A fábrica de açúcar de Xinavane é operada pela Tongaat Hulett, uma multinacional sul-africana que entrou em crise nos últimos anos na sequência da falsificação de contas por parte de gestores seniores com o conluio da auditora Deloitte.
Essa crise financeira afectou também as operações em Moçambique mas, com nova gestão, a fábrica caminhava para a normalização. No entanto, essa normalização estava a acontecer às expensas dos trabalhadores e das comunidades locais. A gestão aumentou a carga horária mas não reviu salários, despediu trabalhadores sazonais e congelou a responsabilidade social que ajudava as comunidades locais com Saúde e Educação. Suas terras foram integradas no canavial; elas vivem de pequenos canteiros com hortícolas. A nova gestão retirou os apoios. Mas as regalias para o pessoal expatriado são chorudos
Um facto: A fábrica de Xinavane entra ciclicamente numa crise laboral. Este ano começou nessa toada. Em 31 de Janeiro, os 4 mil trabalhadores efectivos entraram em greve. Em causa estava um reajuste salarial e o pagamento de bónus referentes aos últimos dois anos. Houve um braço de ferro e uma moratória. E mais recentemente, um acordo entre o patronato e os trabalhadores efectivos, embora nem todos estivessem de acordo.

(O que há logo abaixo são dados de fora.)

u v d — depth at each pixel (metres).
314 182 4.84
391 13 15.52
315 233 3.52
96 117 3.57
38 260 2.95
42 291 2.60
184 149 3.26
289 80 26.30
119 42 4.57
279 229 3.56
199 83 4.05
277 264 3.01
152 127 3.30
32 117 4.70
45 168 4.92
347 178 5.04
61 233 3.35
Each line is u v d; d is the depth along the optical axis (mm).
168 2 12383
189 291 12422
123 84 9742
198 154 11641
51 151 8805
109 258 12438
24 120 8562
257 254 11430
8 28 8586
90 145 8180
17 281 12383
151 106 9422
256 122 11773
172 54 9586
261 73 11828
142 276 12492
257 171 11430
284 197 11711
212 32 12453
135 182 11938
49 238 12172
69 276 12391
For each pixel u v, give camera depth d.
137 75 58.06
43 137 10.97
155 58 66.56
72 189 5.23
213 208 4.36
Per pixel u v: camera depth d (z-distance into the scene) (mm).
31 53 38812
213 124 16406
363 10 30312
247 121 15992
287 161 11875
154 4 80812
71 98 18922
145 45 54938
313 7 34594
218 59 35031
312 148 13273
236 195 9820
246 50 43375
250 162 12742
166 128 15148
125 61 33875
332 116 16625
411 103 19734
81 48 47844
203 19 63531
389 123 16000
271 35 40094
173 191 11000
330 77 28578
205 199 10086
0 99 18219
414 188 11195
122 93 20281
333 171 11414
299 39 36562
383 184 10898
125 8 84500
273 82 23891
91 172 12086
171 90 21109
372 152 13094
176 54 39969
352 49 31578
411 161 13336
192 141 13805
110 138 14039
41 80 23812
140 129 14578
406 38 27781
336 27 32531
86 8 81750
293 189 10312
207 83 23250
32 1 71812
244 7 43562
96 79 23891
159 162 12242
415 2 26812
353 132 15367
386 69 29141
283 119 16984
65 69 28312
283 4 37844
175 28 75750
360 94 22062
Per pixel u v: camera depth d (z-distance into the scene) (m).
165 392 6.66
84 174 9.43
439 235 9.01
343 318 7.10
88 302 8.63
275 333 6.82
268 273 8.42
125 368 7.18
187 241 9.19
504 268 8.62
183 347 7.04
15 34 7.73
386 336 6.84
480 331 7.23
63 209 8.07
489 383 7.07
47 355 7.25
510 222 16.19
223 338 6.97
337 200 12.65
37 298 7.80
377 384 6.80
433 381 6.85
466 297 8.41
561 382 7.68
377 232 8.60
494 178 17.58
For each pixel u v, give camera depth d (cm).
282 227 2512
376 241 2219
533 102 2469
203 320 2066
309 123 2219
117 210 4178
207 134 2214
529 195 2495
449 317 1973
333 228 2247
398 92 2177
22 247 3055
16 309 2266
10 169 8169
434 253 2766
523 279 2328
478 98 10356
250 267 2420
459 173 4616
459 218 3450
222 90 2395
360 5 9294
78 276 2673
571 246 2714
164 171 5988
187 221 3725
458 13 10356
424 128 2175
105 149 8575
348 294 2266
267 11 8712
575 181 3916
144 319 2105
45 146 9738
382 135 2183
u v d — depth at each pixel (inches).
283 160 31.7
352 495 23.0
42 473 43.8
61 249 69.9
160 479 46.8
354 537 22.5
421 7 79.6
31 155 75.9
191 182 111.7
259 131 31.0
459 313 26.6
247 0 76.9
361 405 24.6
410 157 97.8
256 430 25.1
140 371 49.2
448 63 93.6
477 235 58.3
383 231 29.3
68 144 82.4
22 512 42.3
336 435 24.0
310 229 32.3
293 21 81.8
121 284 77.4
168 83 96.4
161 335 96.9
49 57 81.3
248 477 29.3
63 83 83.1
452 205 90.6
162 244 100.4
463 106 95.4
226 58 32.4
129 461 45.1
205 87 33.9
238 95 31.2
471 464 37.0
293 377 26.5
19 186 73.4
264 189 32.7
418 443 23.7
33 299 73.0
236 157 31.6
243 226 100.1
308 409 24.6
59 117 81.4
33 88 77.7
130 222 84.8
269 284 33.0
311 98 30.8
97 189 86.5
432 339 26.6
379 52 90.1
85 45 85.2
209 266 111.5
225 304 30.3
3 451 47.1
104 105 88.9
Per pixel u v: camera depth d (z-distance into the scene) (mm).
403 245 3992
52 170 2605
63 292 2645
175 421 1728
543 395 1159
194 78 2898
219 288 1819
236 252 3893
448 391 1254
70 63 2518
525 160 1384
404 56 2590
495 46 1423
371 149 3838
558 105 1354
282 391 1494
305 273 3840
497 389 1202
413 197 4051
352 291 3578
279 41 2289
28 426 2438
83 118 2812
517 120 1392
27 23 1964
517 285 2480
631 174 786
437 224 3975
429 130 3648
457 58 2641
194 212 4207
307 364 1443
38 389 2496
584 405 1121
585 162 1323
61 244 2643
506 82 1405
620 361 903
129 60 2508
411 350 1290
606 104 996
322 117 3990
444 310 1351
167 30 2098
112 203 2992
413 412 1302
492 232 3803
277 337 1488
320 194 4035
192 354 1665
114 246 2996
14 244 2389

Mas e os sazonais? Estes foram excluídos, aumentando-se as horas laborais dos efectivos. Esta perspetiva de desemprego permanente e um quadro comunitário de pobreza, a ausência de responsabilidade social, o sentimento de que a fábrica não está ali para o ajudar no crescimento local e de suas gentes, foram o combustível que atiçou o fogo.

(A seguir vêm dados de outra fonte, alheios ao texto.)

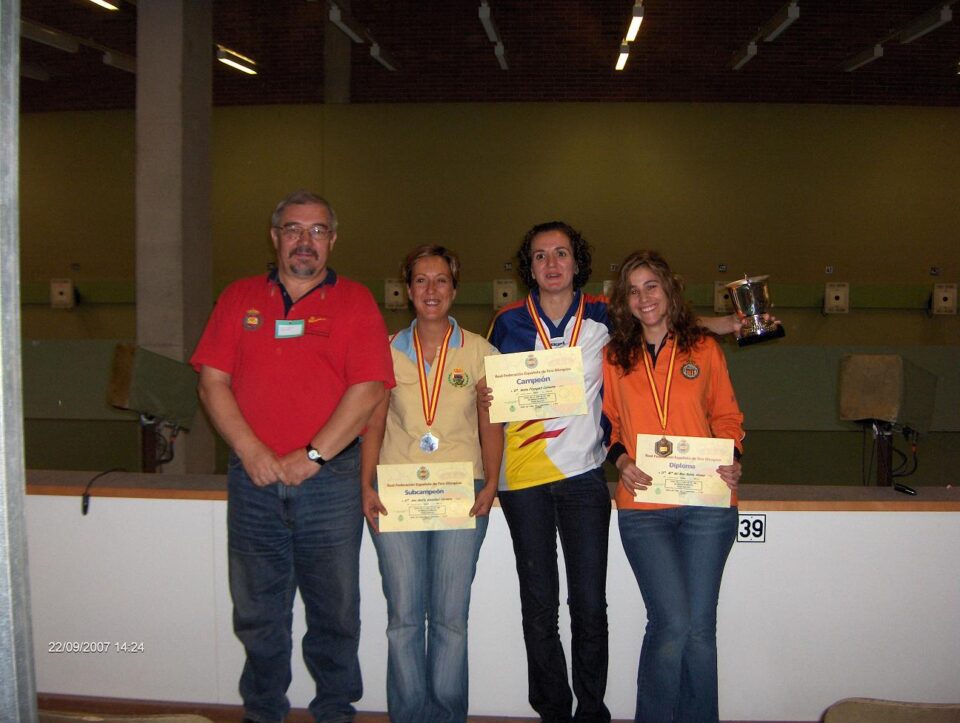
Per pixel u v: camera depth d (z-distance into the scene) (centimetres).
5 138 62
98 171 680
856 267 629
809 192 628
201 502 228
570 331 199
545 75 704
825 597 215
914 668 215
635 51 695
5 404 62
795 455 496
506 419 189
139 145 455
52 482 242
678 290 191
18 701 63
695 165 634
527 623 192
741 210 632
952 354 457
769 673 218
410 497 190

A percepção de quem vive o dia-a-dia da Tongaat Hulett é a de que a multinacional está ocupar cada vez mais terrenos das comunidades, retirando-lhes a titularidade do direito de uso e aproveitamento por herança ou ocupação. Esta alegada usurpação de terra é feita sob vista grossa das autoridades.

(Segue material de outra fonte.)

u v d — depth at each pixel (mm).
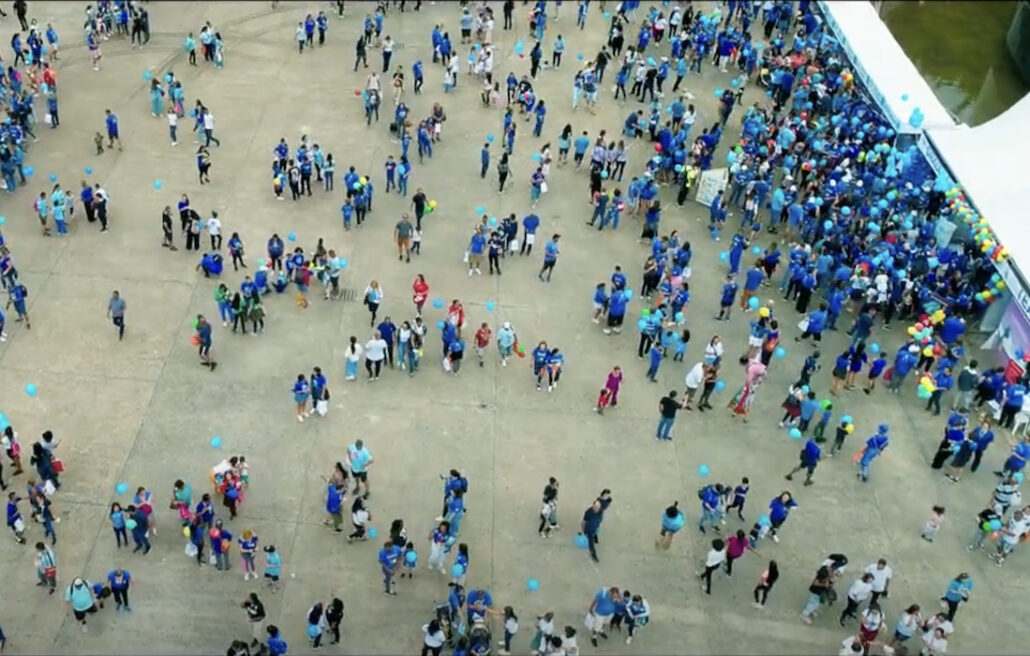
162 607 18109
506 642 17734
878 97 30156
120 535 18812
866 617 17984
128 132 30016
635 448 22078
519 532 20094
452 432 21938
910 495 21797
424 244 27000
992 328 25812
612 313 24359
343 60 34438
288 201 28016
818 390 24062
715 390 23672
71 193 27422
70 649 17344
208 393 22219
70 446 20766
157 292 24625
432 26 36688
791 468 22047
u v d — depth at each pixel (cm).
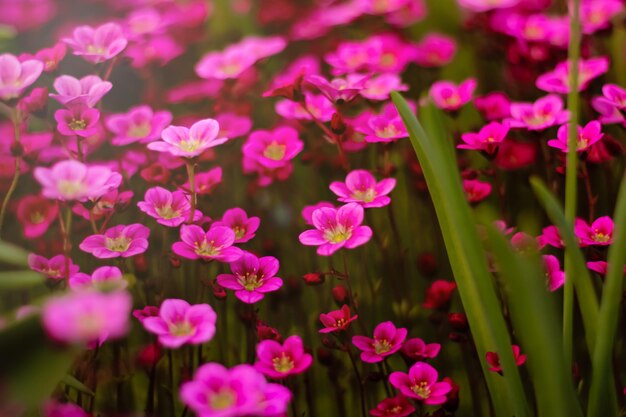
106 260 48
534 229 50
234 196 53
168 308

Este é um quadro que se repete por todo o país. Há uma tendência geral de usurpação de terra comunitária por parte do grande capital e de obtenção de DUATs de legitimidade duvidosa (veja-se o caso do magnata indiano José Parayanken, da Mozambique Holdings, e sua empreitada de monocultura de seringueiras, na antiga plantação de chá da Madal no Distrito de Lugela).
Por outro lado, o velho dilema do fracasso da responsabilidade social corporativa, de relações laborais precárias e de promoção do conteúdo local (progressão laboral dos nativos, por exemplo).
De modo que a nova Política de Terra deve tomar em conta estas e outras questões, como por exemplo estabelecer uma regulação das relações entre as Grandes Concessões e as comunidades rurais na perspetiva de que estas sejam protegidas.
Não sei se é isto que se pretende. As feridas são profundas. E, para sara-las, é preciso que se reconheça que elas existem. Ainda não vi um diagnóstico transparente e incisivo sobre a gestão da terra em Moçambique, que reconheça todos os seus malefícios e vicissitudes e parta daí para uma Política que corrija os problemas. (Marcelo Mosse)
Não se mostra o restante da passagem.